(Problem to solve): Translate this sentence from the loan modification excerpt into Spanish: "The outstanding balance on our line of credit was $6,250,000 and $0 as of July 31, 2025 and October 31, 2024, respectively."

On June 27, 2024, the Borrowers entered into the Tenth Loan Modification Agreement with Webster which amended the A&R Loan Agreement to, among other things: (i) provide for a new loan maturity date of June 29, 2025, (ii) provide that the applicable margin requirement for any revolving loan outstanding under the A&R Loan Agreement to 2.25%, (iii) provide that the maximum facility amount shall be $10,000,000 and (iv) to adjust certain definitions and terms related to the borrowing base and leverage ratios applicable to the A&R Loan Agreement.

On April 17, 2025, the Borrowers entered into the Eleventh Loan Modification Agreement with Webster which (i) amended the A&R Loan Agreement to provide for a new loan maturity date of June 28, 2026 and (ii) provided limited consent for the Company to declare dividends to shareholders for its fiscal year ending October 31, 2025.

Each of the A&R Loan Facility and A&R Loan Agreement contains covenants, subject to certain exceptions, that place annual restrictions on the Borrowers' operations, including covenants relating to debt restrictions, capital expenditures, indebtedness, minimum deposit restrictions, tangible net worth, net profit, leverage, employee loan restrictions, dividend and repurchase restrictions (common stock and preferred stock), and restrictions on intercompany transactions. The outstanding balance on our line of credit was $6,250,000 and $0 as of July 31, 2025 and October 31, 2024, respectively.

(Entries provided):

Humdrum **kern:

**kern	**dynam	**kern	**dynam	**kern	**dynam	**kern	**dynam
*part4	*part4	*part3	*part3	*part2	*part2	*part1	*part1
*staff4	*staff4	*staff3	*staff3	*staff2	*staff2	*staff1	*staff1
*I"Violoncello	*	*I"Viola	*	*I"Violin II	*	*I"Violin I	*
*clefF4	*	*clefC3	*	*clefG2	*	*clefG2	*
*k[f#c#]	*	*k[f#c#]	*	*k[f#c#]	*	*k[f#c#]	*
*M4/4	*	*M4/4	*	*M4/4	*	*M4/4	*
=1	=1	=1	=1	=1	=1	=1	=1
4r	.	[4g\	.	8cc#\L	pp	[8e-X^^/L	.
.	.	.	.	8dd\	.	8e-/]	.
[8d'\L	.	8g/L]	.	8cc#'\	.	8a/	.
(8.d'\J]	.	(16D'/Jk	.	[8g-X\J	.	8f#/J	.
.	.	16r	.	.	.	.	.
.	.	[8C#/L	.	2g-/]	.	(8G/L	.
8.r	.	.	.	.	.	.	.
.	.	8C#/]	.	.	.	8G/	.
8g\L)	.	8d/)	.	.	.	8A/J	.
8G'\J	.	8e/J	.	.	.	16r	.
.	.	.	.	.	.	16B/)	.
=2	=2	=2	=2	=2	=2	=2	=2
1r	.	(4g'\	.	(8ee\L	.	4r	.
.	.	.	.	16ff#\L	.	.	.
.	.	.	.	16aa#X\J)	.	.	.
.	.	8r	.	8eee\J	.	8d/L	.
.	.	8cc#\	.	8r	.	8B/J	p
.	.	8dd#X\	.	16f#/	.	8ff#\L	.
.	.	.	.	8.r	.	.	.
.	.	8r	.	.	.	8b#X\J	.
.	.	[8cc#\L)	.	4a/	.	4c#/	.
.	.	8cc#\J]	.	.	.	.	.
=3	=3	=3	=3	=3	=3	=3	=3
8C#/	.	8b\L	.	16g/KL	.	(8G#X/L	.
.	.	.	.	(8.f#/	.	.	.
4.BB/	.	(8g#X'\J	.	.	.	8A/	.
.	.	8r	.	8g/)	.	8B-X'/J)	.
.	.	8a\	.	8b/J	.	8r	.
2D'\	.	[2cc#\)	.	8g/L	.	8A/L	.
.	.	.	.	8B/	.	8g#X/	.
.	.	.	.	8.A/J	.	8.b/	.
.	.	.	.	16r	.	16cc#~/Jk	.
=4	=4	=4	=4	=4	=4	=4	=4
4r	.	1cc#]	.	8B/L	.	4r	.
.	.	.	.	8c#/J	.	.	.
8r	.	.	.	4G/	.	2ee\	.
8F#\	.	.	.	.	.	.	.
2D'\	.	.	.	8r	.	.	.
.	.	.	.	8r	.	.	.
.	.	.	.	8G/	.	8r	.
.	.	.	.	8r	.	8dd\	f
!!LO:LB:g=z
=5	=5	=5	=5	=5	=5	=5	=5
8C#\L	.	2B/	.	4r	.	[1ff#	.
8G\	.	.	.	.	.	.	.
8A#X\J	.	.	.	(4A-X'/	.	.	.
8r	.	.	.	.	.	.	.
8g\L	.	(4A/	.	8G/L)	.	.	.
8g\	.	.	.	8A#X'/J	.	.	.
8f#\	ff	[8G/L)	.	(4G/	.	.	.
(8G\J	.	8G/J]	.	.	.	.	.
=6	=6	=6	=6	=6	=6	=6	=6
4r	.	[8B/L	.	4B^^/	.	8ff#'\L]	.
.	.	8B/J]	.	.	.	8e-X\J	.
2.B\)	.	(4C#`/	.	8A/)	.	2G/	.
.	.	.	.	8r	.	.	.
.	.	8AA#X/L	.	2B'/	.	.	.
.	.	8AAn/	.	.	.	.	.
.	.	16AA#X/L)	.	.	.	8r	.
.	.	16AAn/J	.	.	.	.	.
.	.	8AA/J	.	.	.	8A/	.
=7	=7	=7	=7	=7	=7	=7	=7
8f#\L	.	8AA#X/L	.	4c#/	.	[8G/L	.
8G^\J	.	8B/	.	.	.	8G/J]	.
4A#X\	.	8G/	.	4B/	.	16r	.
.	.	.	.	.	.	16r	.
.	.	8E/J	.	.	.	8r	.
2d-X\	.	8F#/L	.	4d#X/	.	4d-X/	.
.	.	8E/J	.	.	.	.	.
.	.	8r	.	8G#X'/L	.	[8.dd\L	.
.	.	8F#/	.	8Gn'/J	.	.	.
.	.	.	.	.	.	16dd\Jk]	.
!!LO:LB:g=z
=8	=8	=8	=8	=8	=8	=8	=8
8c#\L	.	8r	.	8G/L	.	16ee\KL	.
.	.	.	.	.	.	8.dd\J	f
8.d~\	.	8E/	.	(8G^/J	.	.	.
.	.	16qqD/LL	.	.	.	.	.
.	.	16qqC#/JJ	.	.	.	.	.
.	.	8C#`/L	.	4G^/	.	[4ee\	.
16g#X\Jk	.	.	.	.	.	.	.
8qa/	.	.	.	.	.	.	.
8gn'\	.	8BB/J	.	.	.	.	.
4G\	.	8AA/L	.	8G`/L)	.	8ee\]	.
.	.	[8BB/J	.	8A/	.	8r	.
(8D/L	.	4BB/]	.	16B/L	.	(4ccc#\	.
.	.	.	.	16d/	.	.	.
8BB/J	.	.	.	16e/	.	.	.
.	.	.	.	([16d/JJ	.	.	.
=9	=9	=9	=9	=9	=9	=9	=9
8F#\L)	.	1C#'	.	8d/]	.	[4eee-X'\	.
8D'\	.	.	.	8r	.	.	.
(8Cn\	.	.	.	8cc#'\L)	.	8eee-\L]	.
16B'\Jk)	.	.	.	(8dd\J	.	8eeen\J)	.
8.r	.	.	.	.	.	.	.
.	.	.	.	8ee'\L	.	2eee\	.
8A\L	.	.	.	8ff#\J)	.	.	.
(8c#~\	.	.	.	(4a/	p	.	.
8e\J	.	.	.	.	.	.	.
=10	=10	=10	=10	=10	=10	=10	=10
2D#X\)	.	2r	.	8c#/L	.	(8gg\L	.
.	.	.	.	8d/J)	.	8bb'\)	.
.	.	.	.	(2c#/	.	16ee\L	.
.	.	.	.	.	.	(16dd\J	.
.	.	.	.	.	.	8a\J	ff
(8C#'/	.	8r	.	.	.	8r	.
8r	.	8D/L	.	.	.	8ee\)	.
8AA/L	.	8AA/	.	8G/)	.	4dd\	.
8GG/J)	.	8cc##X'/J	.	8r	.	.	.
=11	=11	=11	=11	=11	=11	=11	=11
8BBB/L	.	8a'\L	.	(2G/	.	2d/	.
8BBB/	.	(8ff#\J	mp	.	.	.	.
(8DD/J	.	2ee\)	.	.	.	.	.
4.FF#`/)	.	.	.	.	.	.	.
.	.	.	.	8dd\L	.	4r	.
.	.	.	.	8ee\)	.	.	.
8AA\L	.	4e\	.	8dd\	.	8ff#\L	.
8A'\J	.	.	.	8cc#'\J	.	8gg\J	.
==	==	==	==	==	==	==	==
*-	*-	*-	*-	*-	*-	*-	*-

(Answer to this problem): El saldo pendiente de nuestra línea de crédito era de $6,250,000 y $0 al 31 de julio de 2025 y al 31 de octubre de 2024, respectivamente.